Methods: Four groups of metrics were defined and measured automatically using CV. Validity was assessed by dividing participants to 3 groups of experience levels. Twenty-seven participants were recorded performing the PegTransfer task 2-4 times, amounting to 72 videos. Frames were sampled from the videos and labeled to create an image dataset. Using these images, we trained a deep neural network (YOLO) to detect the different objects in the video (pegs, graspers, triangles). We developed an algorithm that tracks the transfer of the triangles. The metric groups were: Time, Grasper Movement Speed, Path Efficiency, and Grasper Coordination. The performance was compared based on their last video (3 participants were excluded due to technical issues).

Results:

figure ef

Conclusions: The statistical analysis shows that the metrics can differentiate between the experts and novices performing the task. Thus they may provide a more detailed performance analysis than is currently used. Moreover, these objective metrics are calculated automatically based solely on the video camera of the FLS trainer. Thus, they provide the opportunity for independent training and assessment.

S276

Utilizing the LAP-VEGaS Guidelines to Assess for the Educational Quality of Online Laparoscopic Jejunostomy Training Videos

Jeffrey L Roberson, MD; Armaun Rouhi, BA; William Yi, MD; Amanda Bader, MD; Jon B Morris, MD; Noel Williams, MD; Kristofell Dumon, MD; The Hospital of the University of Pennsylvania

Introduction: Laparoscopic feeding jejunostomy is a common enteral access option for patients who cannot tolerate oral or gastric nutrition. However, there is a dearth of literature on the educational quality of training videos available publicly on YouTube®. The LAParoscopic surgery Video Educational GuidelineS (LAP-VEGaS) video assessment tool, released in 2020, has been developed to ensure that teaching videos are of appropriate quality. Consisting of nine different items, each category is scored from zero (not presented in the video) to two (discussed extensively). In order to determine the overall educational value, this study applies the LAP-VEGaS tool to currently available laparoscopic jejunostomy videos.

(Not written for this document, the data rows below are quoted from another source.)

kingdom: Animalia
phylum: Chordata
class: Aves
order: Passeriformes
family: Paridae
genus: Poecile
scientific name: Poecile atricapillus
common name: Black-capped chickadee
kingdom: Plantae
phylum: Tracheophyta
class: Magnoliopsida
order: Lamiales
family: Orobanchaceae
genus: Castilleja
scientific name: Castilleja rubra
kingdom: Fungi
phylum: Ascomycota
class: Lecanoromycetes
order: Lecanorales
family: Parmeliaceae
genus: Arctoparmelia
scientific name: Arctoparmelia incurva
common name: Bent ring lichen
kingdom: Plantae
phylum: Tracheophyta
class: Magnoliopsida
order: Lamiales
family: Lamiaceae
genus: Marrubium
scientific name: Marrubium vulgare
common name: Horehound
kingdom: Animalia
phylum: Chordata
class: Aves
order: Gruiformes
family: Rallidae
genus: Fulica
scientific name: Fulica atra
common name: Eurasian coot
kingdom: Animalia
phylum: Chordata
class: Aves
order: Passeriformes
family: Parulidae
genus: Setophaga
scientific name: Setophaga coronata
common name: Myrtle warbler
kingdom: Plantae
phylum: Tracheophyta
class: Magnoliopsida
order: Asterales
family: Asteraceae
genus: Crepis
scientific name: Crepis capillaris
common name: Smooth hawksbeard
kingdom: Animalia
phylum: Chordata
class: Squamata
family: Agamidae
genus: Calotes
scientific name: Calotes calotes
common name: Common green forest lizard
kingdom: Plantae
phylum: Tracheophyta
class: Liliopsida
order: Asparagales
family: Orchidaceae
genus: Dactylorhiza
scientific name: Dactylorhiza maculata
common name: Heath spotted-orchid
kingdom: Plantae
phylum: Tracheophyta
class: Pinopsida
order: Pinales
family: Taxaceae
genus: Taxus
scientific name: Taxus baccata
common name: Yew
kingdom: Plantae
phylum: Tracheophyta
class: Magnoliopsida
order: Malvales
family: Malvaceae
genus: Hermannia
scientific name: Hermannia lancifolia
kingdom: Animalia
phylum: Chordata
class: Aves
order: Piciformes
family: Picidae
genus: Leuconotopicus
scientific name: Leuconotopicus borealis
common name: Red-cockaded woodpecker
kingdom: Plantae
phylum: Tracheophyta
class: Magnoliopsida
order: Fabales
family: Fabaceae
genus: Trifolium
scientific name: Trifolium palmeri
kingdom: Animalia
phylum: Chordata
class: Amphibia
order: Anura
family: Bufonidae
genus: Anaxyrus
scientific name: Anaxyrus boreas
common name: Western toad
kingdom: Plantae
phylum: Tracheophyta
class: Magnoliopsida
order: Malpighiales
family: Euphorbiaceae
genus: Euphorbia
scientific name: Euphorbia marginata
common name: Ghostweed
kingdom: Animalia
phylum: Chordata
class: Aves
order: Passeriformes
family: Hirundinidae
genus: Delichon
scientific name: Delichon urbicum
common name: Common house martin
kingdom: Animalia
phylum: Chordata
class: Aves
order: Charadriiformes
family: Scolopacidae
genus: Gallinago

Methods: A retrospective review of YouTube® videos was conducted for "laparoscopic jejunostomy". Results were sorted by relevance and the first 50 videos were gathered for consideration of inclusion. Videos with patient education or concomitant procedures were excluded. Included videos were categorized as physician-produced, academic center-produced, commercial-produced, or professional society produced and rated by two independent investigators using LAP-VEGaS video assessment tool (0-18). One-way ANOVA with Bonferroni correction was used to evaluate differences in LAP-VEGaS scores between video categories and date of publication relative to 2020. Spearman's correlation test was performed to measure association between scores and length, number of views and likes.

Results: 27 unique videos met selection criteria. The average LAP-VEGaS score was 8.69 ± 4.76 with a median of 9.00 (range 2-17). Inter-rater reliability was 0.77. Academic and physician video walkthroughs did not demonstrate a significant difference in mean scores (9.92 ± 4.31 vs 8.33 ± 4.93, p = 0.4836). There was no difference in mean scores between videos published before or after 2020 (7.59 ± 4.85 vs. 10.55 ± 4.23, p = 0.0908). A majority of videos failed to provide patient position (52%), intraoperative findings (56%), operative time (63%), graphic aids (74%), and audio/written commentary (52%). A positive association was demonstrated between scores and number of likes (rs = 0.59, p = 0.0011) and video length (rs = 0.39, p = 0.0421), but not number of views (rs = 0.17, p = 0.3991).

Conclusion: The majority of available YouTube® videos on laparoscopic jejunostomy fail to meet the basic educational needs of surgical trainees, and there is no difference between those produced by academic centers or independent physicians. Similarly, there has been no improvement in video quality following the release of the scoring tool. Standardization of laparoscopic jejunostomy training videos with the LAP-VEGaS score, as well as increased publicity of the metric, can ensure that videos are of appropriate educational value with logical structure.